The Stranger

Nazism is a natural enemy of left leaning filmmakers. So many films are made that pit Nazis as the ultimate villain. This film is no different. However what sets this film a part from other films about Nazis being evil and corrupting good upstanding citizens of America are the performances.

Edward G. Robinson is great here as the man who never quits until he gets his man. When I first watched the ending of the film, I thought his last line was sort of ridiculous, but when I re-watched it and then thought about it, the ridiculous line turned into something that needed to be said by him. He made it into an essential part of the finale, a way of comforting this woman who he essentially terrorized into seeing the truth. The script itself is quite heavy-handed when it comes to his character, but I feel like he did the best he could with material and brought a subtly that I really responded to. At certain points in the film, he can be this omnipresent God character and then he can turn into a feeling human and then comic relief and finally back to detective spinning his web in order to catch this evil man. I am not very familiar with Edward G. Robinson performances, but I am always thinking of him in relation to the portrayal of him in Looney Tunes and Animanics with his huge fish lips. That might not be a good thing when watching him play a gangster or a detective, but I can’t help it.

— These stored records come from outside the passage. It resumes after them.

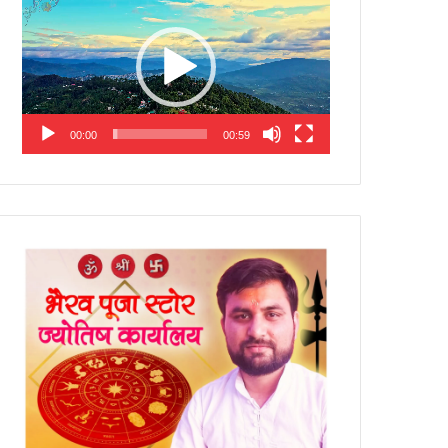
Player
00:00
00:59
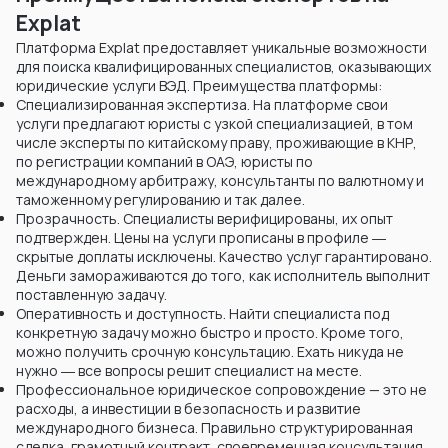
Explat
Платформа Explat предоставляет уникальные возможности
для поиска квалифицированных специалистов, оказывающих
юридические услуги ВЭД. Преимущества платформы:
Специализированная экспертиза. На платформе свои
услуги предлагают юристы с узкой специализацией, в том
числе эксперты по китайскому праву, проживающие в КНР,
по регистрации компаний в ОАЭ, юристы по
международному арбитражу, консультанты по валютному и
таможенному регулированию и так далее.
Прозрачность. Специалисты верифицированы, их опыт
подтвержден. Цены на услуги прописаны в профиле ―
скрытые доплаты исключены. Качество услуг гарантировано.
Деньги замораживаются до того, как исполнитель выполнит
поставленную задачу.
Оперативность и доступность. Найти специалиста под
конкретную задачу можно быстро и просто. Кроме того,
можно получить срочную консультацию. Ехать никуда не
нужно ― все вопросы решит специалист на месте.
Профессиональное юридическое сопровождение — это не
расходы, а инвестиции в безопасность и развитие
международного бизнеса. Правильно структурированная
сделка, грамотный контракт, своевременная консультация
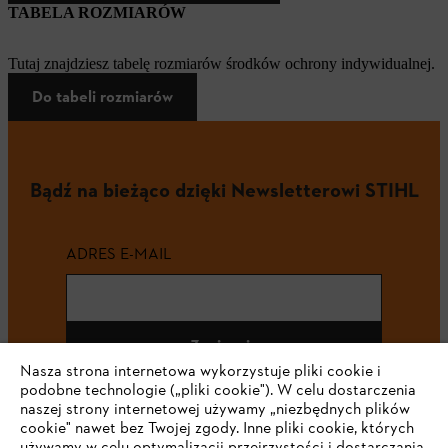
TABELA ROZMIARÓW
Tutaj znajdziesz tabelę rozmiarów środków ochrony indywidualnej.
Do tabeli rozmiarów
Bądź na bieżąco dzięki Newsletterowi STIHL
ADRES E-MAIL
Zapisz się
Nasza strona internetowa wykorzystuje pliki cookie i
podobne technologie („pliki cookie"). W celu dostarczenia
naszej strony internetowej używamy „niezbędnych plików
cookie" nawet bez Twojej zgody. Inne pliki cookie, których
#STIHL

The other great performance is by Orson Welles. He may not have liked this film or his performance very much, but you can’t tell by the way he inhabits the space that is his character. Although I never believed him to be a German, I believed that he was evil but only when he pulled down the mask. If I was Loretta Young, I would have fallen for him in a minute and truly believe he is what he says he is. He seemed so wholesome but couldn’t hide everything that boiled beneath the surface. I guess me saying that Orson Welles performance is really good is saying that Gone With the Wind was an epic, but it really was fun to watch him perform on-screen as such an evil man. Villains are really what he is born to portray.

I guess I should also mention that Orson Welles did direct this film as well. This film was his third feature and the only film that made a profit on its original release. You can see the exaggerated angles and deep shadows that populated Citizen Kane in this film as well, just to a muted degree. His direction is felt but it feels like someone trying to copy Welles and not Welles himself.

If you are interested in performances of the main characters and like formula films, then I would suggest watching this film. However if you are looking for anything dramatically different from everything else you have ever seen, look elsewhere.